Мама настаивала, что она и сама может всё отмыть, но я каждый раз вызывалась помочь. Вместе мы по нескольку раз меняли воду, оттирая малейшие частички грязи с её одежды, а затем мылись сами и чистили ванную сверху донизу. Потом я приносила одежду таты и свою, чтобы мы могли постирать её и повесить сушиться рядом с маминой.
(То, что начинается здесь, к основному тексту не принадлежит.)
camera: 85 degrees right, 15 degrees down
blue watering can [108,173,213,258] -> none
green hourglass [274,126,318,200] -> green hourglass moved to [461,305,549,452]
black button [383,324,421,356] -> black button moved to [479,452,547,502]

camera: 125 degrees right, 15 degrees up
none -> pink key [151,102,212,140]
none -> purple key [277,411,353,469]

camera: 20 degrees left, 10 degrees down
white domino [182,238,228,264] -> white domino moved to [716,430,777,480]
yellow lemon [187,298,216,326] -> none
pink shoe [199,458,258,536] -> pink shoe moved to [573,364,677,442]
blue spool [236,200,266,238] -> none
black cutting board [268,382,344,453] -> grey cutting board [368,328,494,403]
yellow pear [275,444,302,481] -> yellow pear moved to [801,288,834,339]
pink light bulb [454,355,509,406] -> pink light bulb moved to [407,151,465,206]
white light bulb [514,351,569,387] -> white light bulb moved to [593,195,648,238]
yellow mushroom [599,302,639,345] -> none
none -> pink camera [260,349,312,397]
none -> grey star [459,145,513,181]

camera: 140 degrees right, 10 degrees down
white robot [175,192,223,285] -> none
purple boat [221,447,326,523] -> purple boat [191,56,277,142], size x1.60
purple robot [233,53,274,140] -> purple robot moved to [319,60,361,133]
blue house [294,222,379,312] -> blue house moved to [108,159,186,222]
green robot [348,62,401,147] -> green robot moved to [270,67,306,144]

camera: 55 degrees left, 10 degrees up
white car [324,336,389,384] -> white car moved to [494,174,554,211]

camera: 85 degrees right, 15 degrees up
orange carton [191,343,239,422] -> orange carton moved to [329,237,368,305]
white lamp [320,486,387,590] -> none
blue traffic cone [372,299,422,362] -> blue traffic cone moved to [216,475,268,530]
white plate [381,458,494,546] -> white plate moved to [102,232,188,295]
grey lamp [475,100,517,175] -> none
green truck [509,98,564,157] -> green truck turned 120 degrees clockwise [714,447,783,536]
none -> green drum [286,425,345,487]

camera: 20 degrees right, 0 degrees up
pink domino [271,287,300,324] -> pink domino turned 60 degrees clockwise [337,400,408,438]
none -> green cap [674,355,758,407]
Вскоре Зофья и Кароль появлялись со своими грязными вещами, жалуясь на то, что мама отказывается отдавать вещи в прачечную.
Охранник приказал поторапливаться, поэтому я надела свою влажную форму и вышла, упрекая себя за то, что вспомнила родных. Ведь я знала, что всё это в прошлом.
С каждым днём я всё больше стремилась покинуть Аушвиц. Я не знала, как именно я это сделаю. Проходя мимо забора из колючей проволоки, я подумала об ударе током, но проскользнуть мимо сторожевых вышек было трудно, а если охранники заметят, что я подошла слишком близко к забору, они откроют огонь. Но если именно пуле суждено прервать моё существование, для этого были более простые способы, не связанные со смертью от удара электрическим током в случае нежелания охранников меня останавливать. Несмотря на решимость покинуть это место, я не была уверена, что у меня хватит смелости дотронуться до забора, мысль о такой смерти наводила ужас. Зачем воплощать в жизнь этот жуткий план, если я могу с тем же успехом попросить охранника пристрелить меня во время переклички или на трудовом задании? Возможно, мне стоило перестать есть, но в таком случае отец Кольбе заметит это и станет настаивать на том, что мне нужно поддерживать силы. А поскольку он делился со мной кусочками своего пайка, голодная смерть была ещё менее вероятна. На ходу я сдирала частички кожи с ободранных ладоней. Может быть, в раны попадёт инфекция, а может быть, я умру от истощения или болезни.
И нельзя забывать о Фриче. Как только он потеряет интерес к нашим играм, он избавится от меня.
Мои мысли занимали лишь усталость и тоска по семье. Я должна была покинуть Аушвиц, и единственно возможный путь лежал через трубы крематория.